Acquisition Overview

Pixim provided this statement:

"Sony Electronics Inc., a U.S. subsidiary of Sony Corporation, has entered into a definitive agreement to acquire Pixim Inc. a Silicon Valley-based company which has expertise in designing chipsets for security cameras. Sony aims to utilize their Image Sensor technologies and engineering design expertise to further strengthen its global design and support functions. Upon the conclusion of the acquisition, Pixim Inc. will play an important role for our image sensor semiconductor business as a subsidiary of Sony Electronics."

In addition, Pixim noted that, "The merger is a positive outcome for Pixim's main constituencies: employees, investors, and customers. Pixim company and product brands (Seawolf, Nightwolf, etc) remain unchanged. Sales, customer support, and technical support contacts remain unchanged."

Background

Pixim is historically well regarded for their image processing [link no longer available] especially as it relates to handling wide dynamic range scenes.

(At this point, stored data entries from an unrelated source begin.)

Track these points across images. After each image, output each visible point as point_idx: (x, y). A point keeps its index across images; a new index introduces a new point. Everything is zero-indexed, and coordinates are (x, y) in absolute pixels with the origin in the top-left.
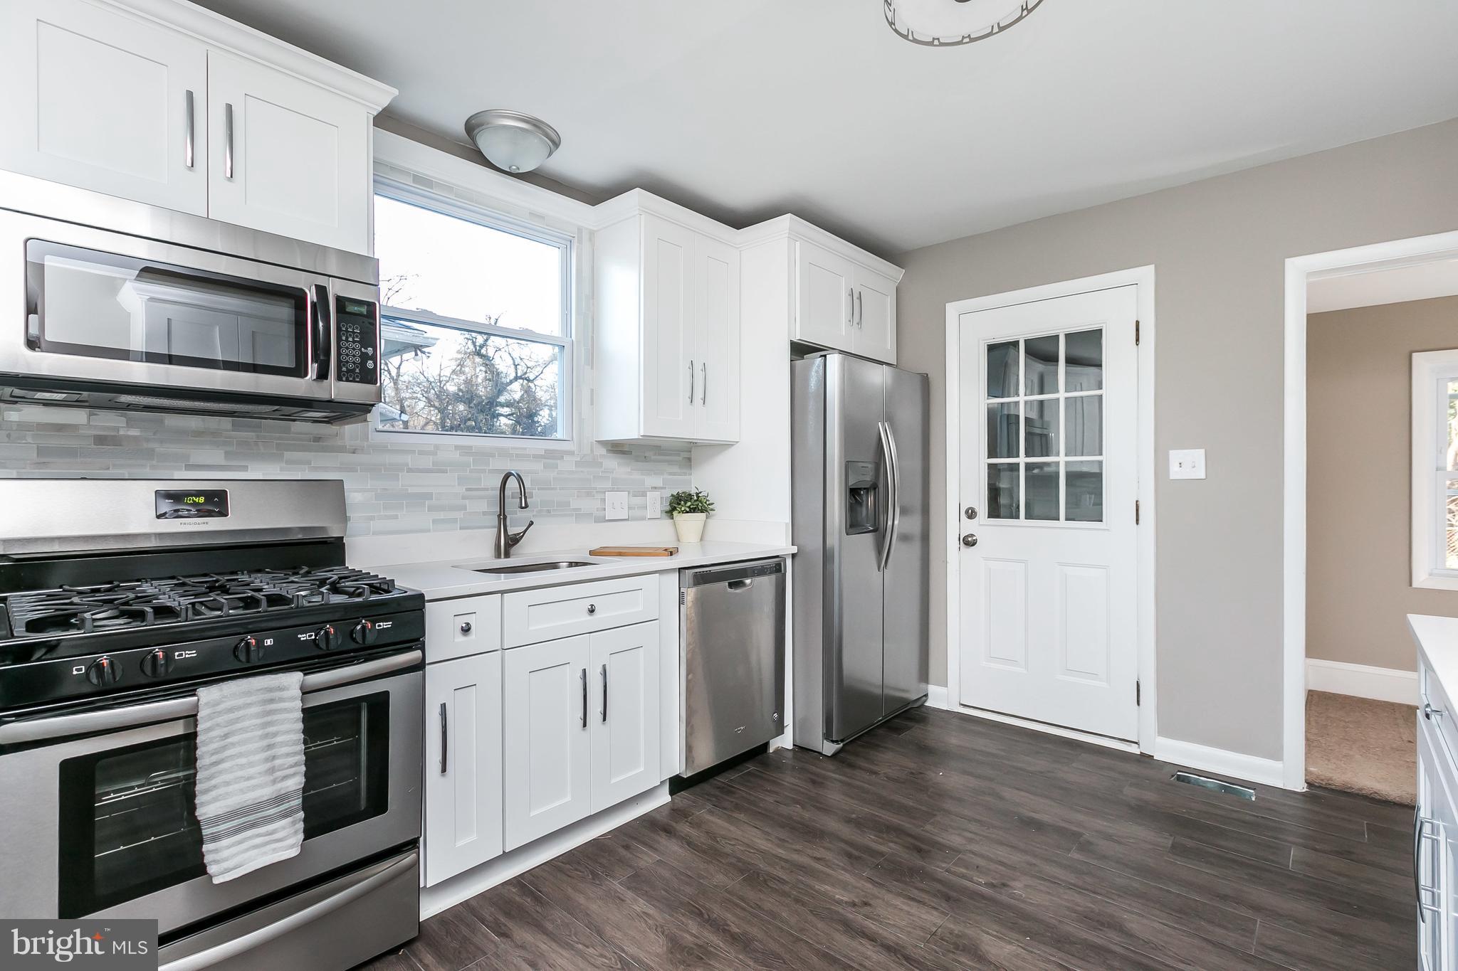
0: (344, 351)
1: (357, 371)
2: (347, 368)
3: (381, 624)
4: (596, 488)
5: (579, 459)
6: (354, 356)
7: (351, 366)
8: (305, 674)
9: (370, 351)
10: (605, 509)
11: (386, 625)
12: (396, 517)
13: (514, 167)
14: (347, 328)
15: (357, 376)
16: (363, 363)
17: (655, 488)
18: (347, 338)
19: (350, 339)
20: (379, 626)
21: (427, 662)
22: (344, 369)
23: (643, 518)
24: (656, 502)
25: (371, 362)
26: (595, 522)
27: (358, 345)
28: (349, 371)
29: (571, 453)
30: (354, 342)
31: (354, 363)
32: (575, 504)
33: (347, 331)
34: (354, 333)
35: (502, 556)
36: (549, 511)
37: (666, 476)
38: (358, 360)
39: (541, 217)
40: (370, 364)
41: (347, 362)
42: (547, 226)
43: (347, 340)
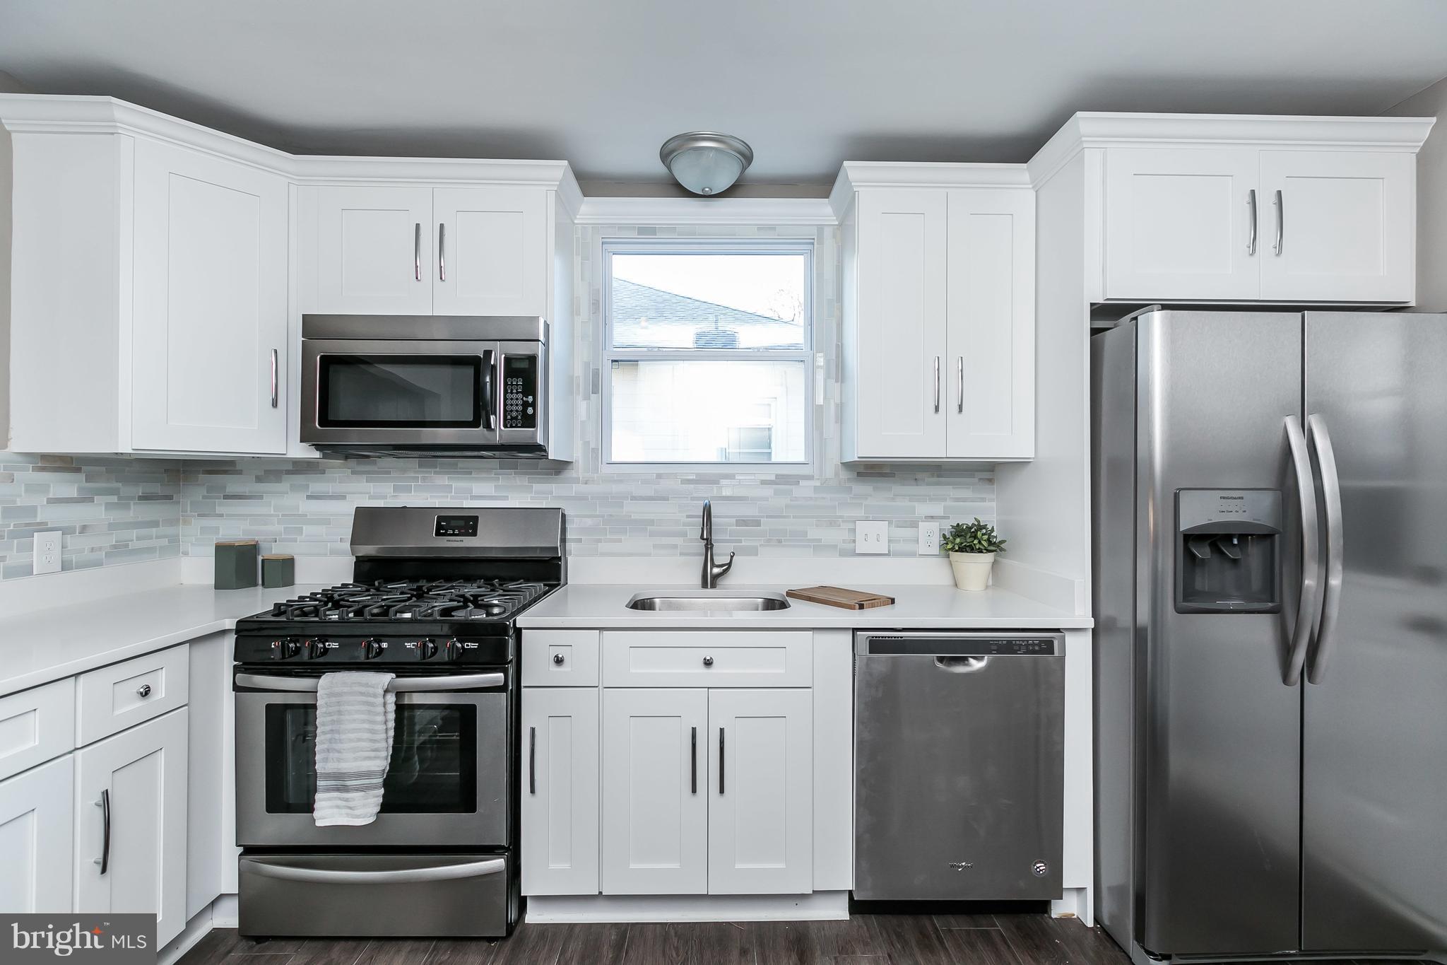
0: (509, 402)
1: (519, 417)
2: (511, 416)
3: (469, 644)
4: (841, 517)
5: (818, 484)
6: (517, 405)
7: (514, 414)
8: (397, 677)
9: (530, 399)
10: (855, 541)
11: (473, 646)
12: (620, 541)
13: (707, 189)
14: (512, 382)
15: (519, 422)
16: (524, 410)
17: (932, 517)
18: (512, 390)
19: (515, 391)
20: (468, 645)
21: (522, 685)
22: (509, 417)
23: (913, 554)
24: (930, 535)
25: (531, 408)
26: (840, 555)
27: (520, 396)
28: (512, 418)
29: (809, 478)
30: (517, 393)
31: (517, 411)
32: (813, 533)
33: (512, 385)
34: (517, 385)
35: (709, 587)
36: (780, 541)
37: (949, 503)
38: (520, 408)
39: (772, 228)
40: (530, 411)
41: (512, 411)
42: (778, 235)
43: (512, 393)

Specifically, Pixim's technology focused on an advanced and uncommon technique to adjusting exposure for individual pixels. Additionally, in 2011, Pixim acquired Advasense including their well regarded engineering team, including the author of a respected image sensing blog.

Pixim's Motivation to Sell

Since starting in 1999, the company has raised well over $100 million in funding, including $5 million last year (see filings). Despite this, in the past few years, Pixim has increasingly struggled with the market's shift to megapixel. While the company was a long term leader in WDR enabled SD cameras, Pixim has never offered a MP version. Though Pixim has recently released enhancements to their SD WDR lines (such as the IR optimized Nightwolf), the lack of MP restrained Pixim from participating in the big growth segment of the market. Sources indicate a likely barrier was funding constraints for the expensive transition to MP sensors / imaging.

Given Pixim's current position and constraints, being acquired by Sony and becoming a part of their organization is likely a very good outcome.

Pixim's Valuation / Return

While the acquisition price was not disclosed, given Pixim's modest market position, the price is likely much less than $100+ million funding.

Given how rare chip startups are within surveillance, this does not have any strong comparables. However, this likely does reinforce how hard it is to build a successful new entrant in such a fragmented market like surveillance, even with a fairly well-developed brand.

How This Might Help Sony

One of the most interesting and confusing elements of this deal is that Sony is quite strong itself in WDR surveillance and routinely scores in the top-tier of our WDR shootouts. By contrast, since Pixim is SD only while Sony has WDR MP, Sony's overall quality in our testing was superior.

Moreover, while Pixim has multiple chip lines, the revenue itself from existing ones is fairly inconsequential to a company of Sony's huge size.